Saved entries =>
= = = =
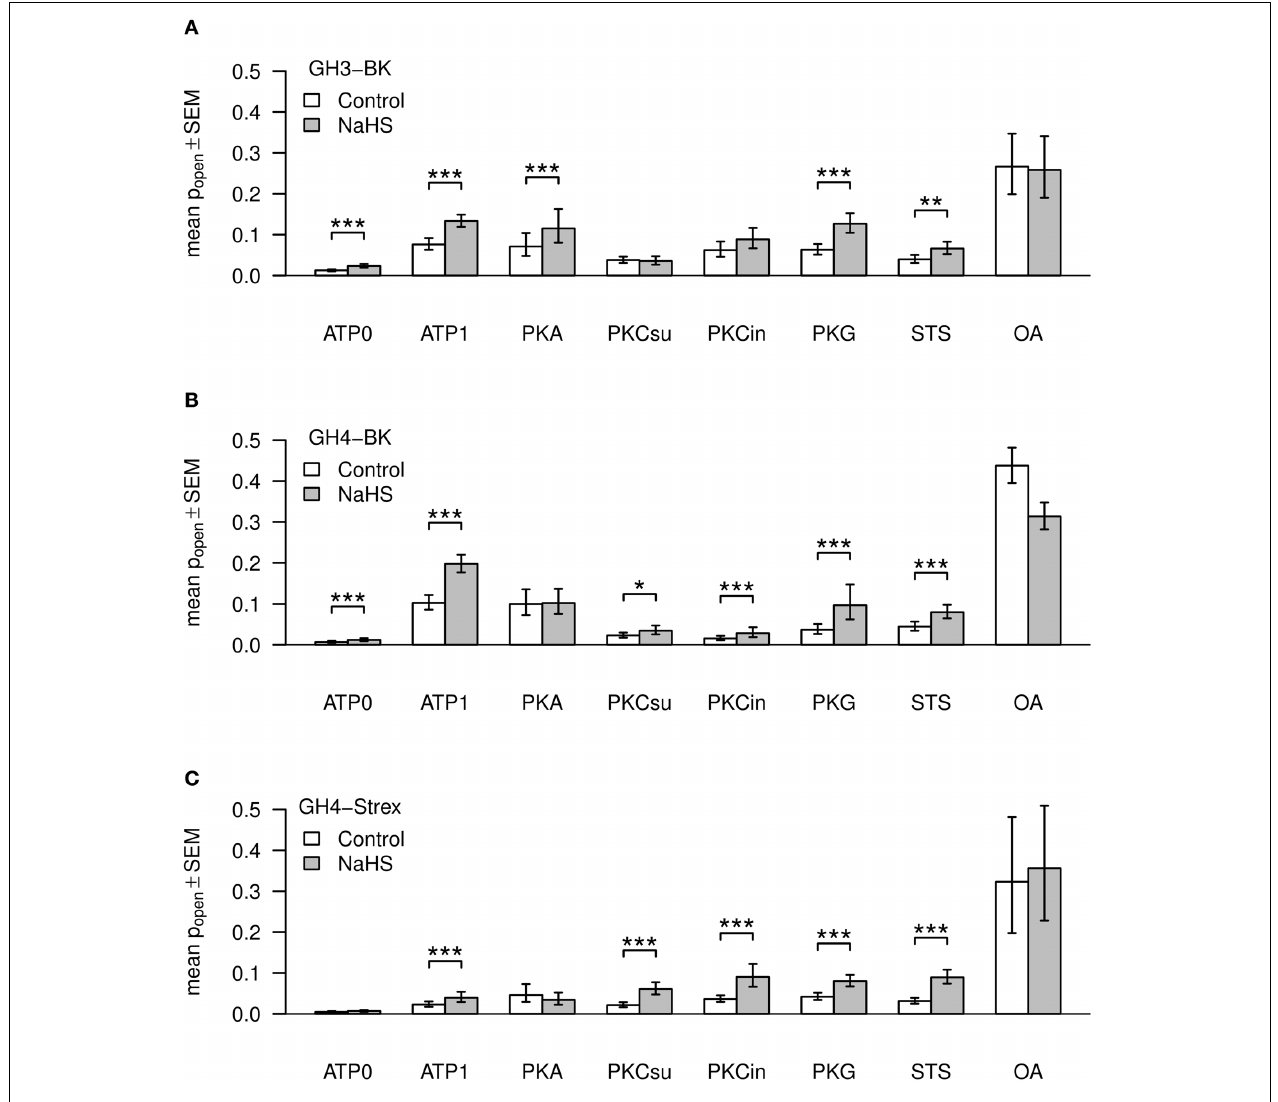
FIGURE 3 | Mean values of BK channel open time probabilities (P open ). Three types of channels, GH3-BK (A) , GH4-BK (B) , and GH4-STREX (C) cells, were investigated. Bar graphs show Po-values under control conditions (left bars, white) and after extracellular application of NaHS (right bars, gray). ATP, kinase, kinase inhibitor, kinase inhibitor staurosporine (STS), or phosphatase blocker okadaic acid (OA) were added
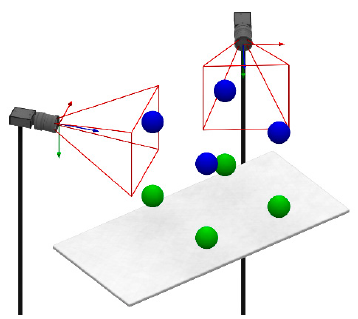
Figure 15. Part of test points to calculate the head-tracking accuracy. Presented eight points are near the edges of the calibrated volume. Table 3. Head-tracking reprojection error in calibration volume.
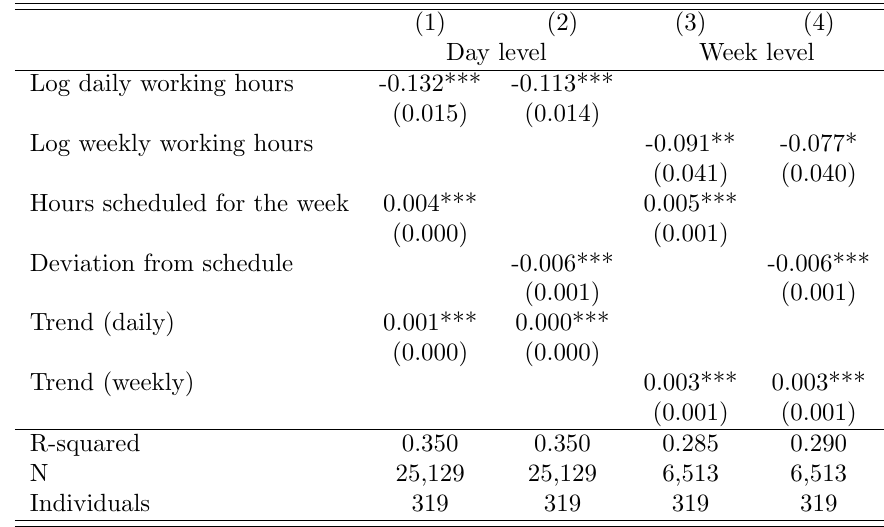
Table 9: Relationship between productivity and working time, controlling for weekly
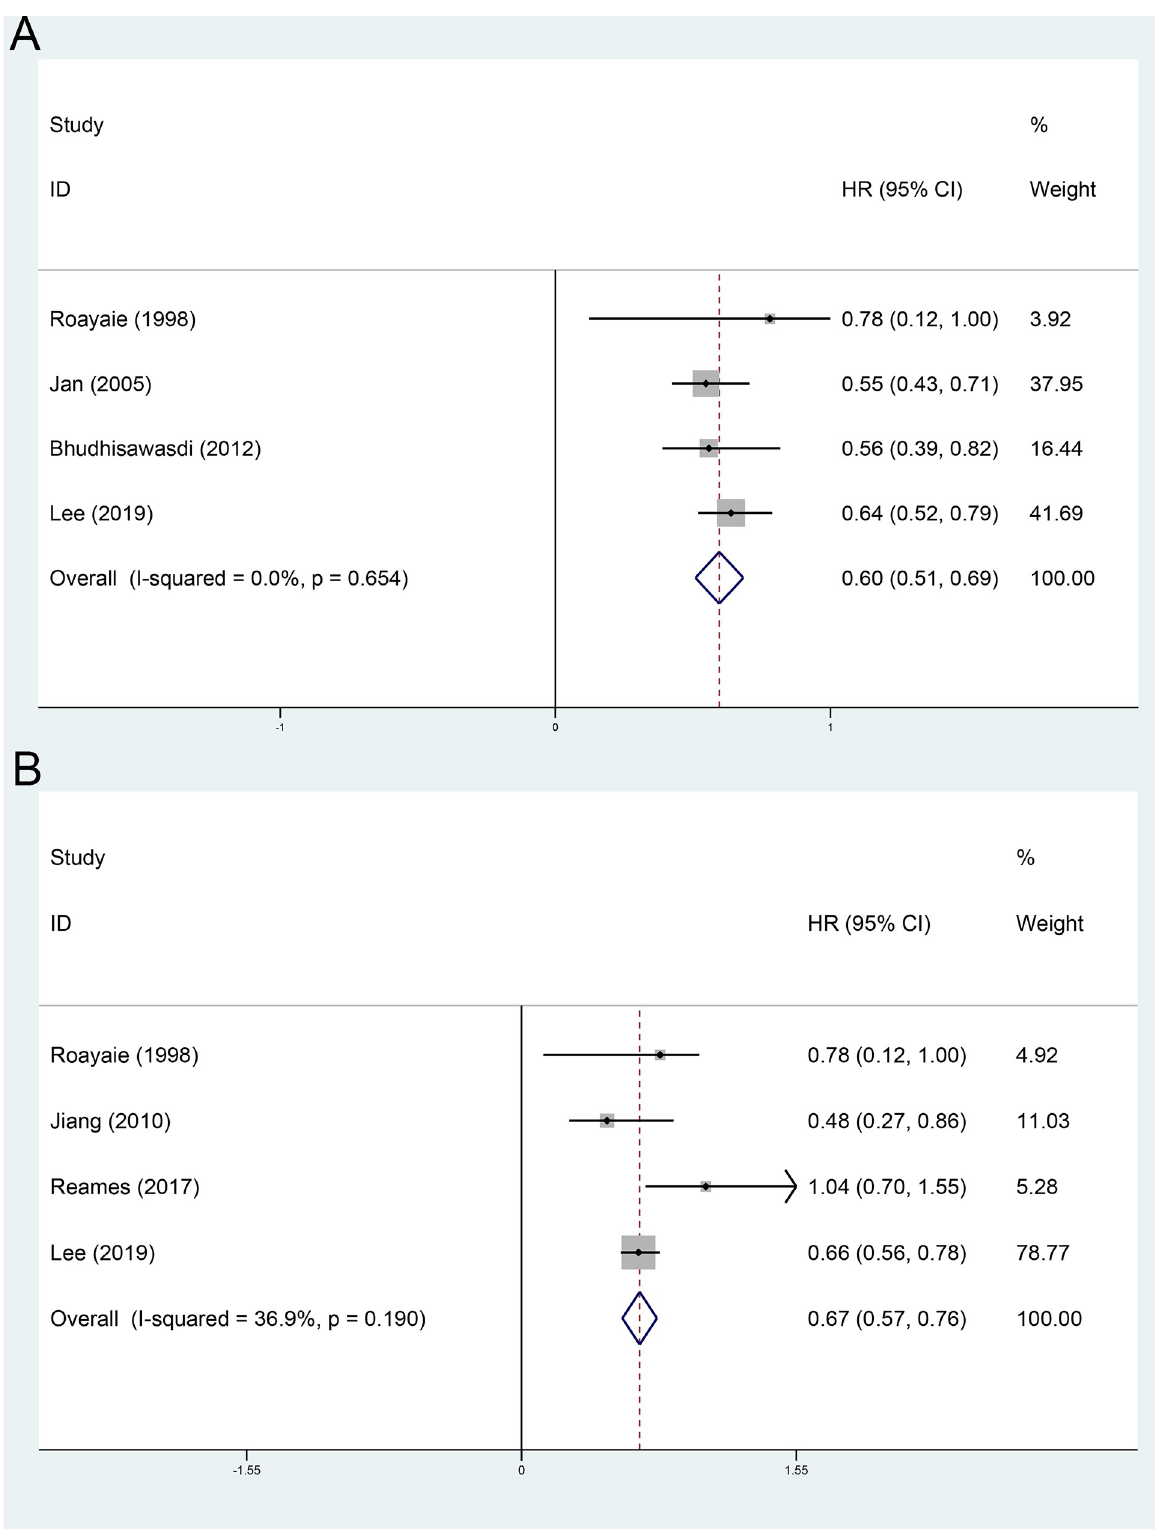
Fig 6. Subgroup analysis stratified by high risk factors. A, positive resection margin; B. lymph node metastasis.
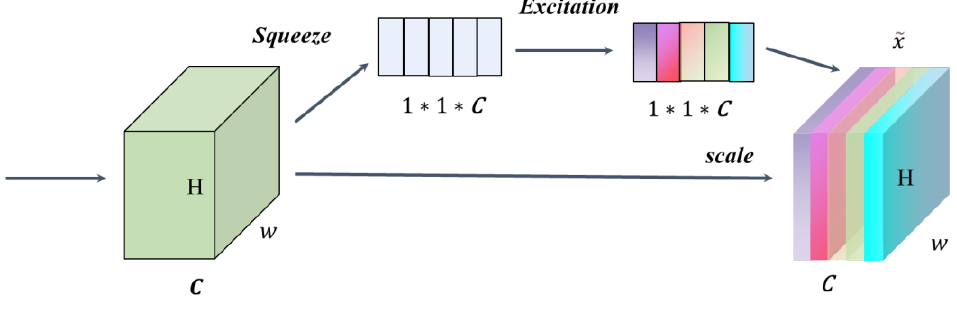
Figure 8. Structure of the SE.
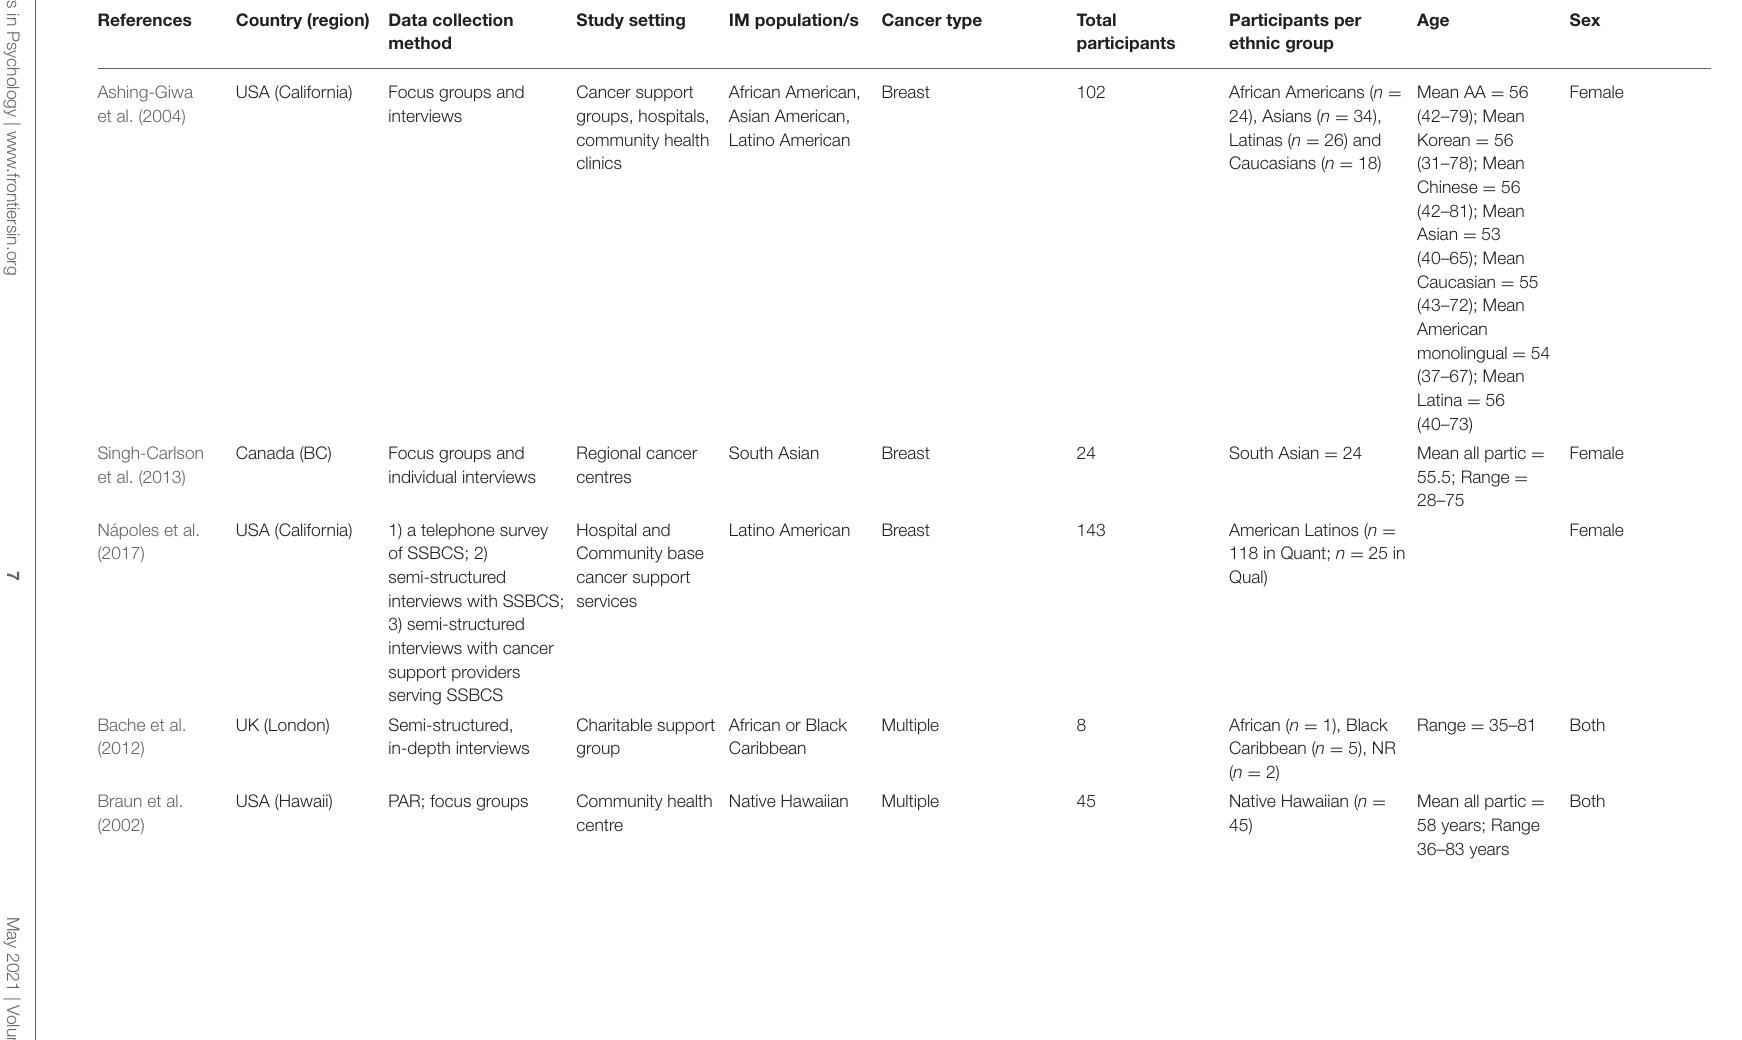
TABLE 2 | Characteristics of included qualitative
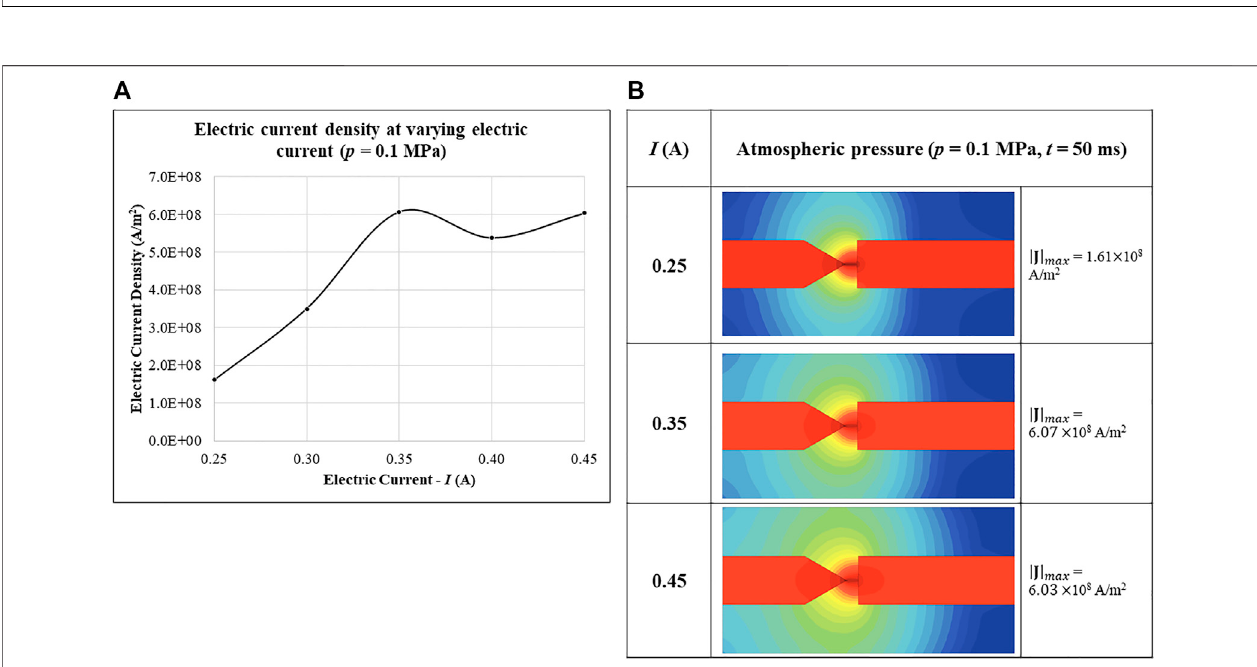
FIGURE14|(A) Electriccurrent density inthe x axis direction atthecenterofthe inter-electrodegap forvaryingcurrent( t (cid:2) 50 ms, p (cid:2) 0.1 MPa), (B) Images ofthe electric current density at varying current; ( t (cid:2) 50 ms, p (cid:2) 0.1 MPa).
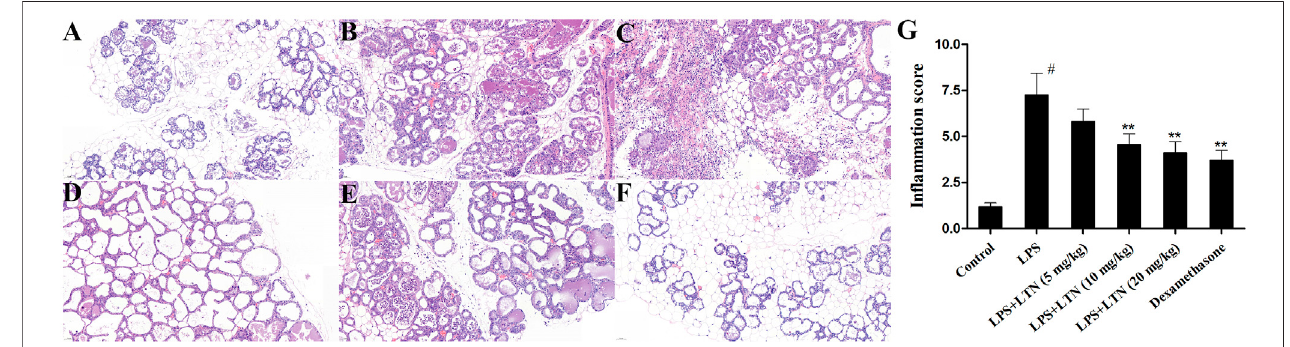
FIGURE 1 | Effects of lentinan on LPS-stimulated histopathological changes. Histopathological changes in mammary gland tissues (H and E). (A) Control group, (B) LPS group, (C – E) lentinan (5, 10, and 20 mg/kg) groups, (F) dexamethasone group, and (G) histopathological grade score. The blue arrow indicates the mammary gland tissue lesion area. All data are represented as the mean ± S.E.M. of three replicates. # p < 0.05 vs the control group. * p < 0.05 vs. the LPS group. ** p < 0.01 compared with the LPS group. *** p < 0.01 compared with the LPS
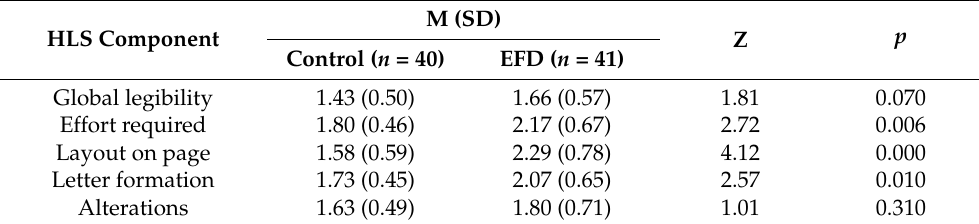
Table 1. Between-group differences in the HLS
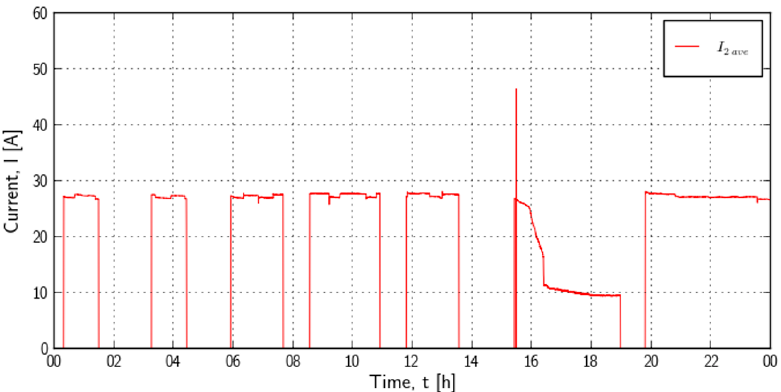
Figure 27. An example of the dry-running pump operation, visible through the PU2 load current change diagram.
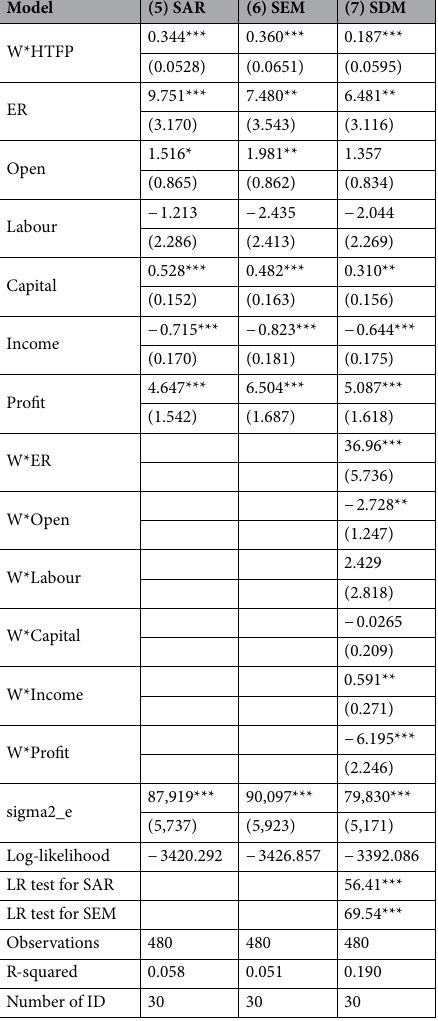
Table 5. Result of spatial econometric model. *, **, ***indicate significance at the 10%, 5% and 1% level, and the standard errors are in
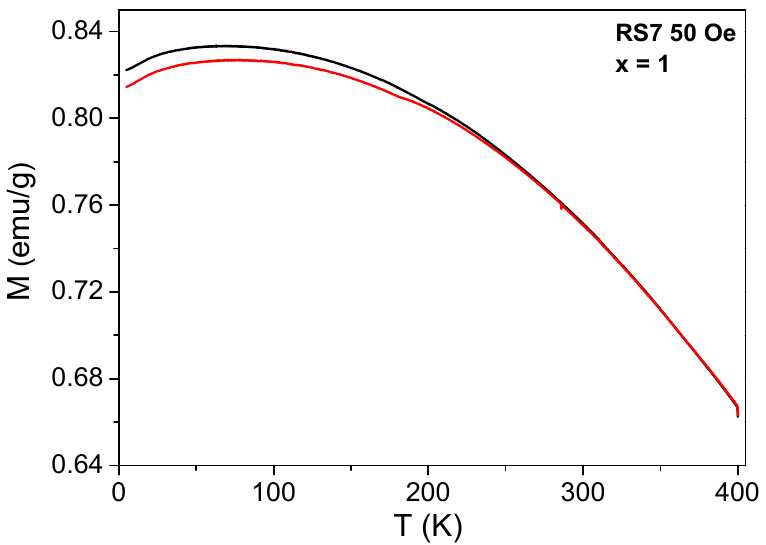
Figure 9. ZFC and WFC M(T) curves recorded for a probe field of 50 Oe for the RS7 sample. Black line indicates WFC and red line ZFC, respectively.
= = = =
Aim of the exercise => Reproduce the lines from the one holding "Table 5. Result" through the end of the entries above exactly, keeping both ends and dropping every picture.

Output for this task =>
Table 5. Result of spatial econometric model. *, **, ***indicate significance at the 10%, 5% and 1% level, and the standard errors are in
Figure 9. ZFC and WFC M(T) curves recorded for a probe field of 50 Oe for the RS7 sample. Black line indicates WFC and red line ZFC, respectively.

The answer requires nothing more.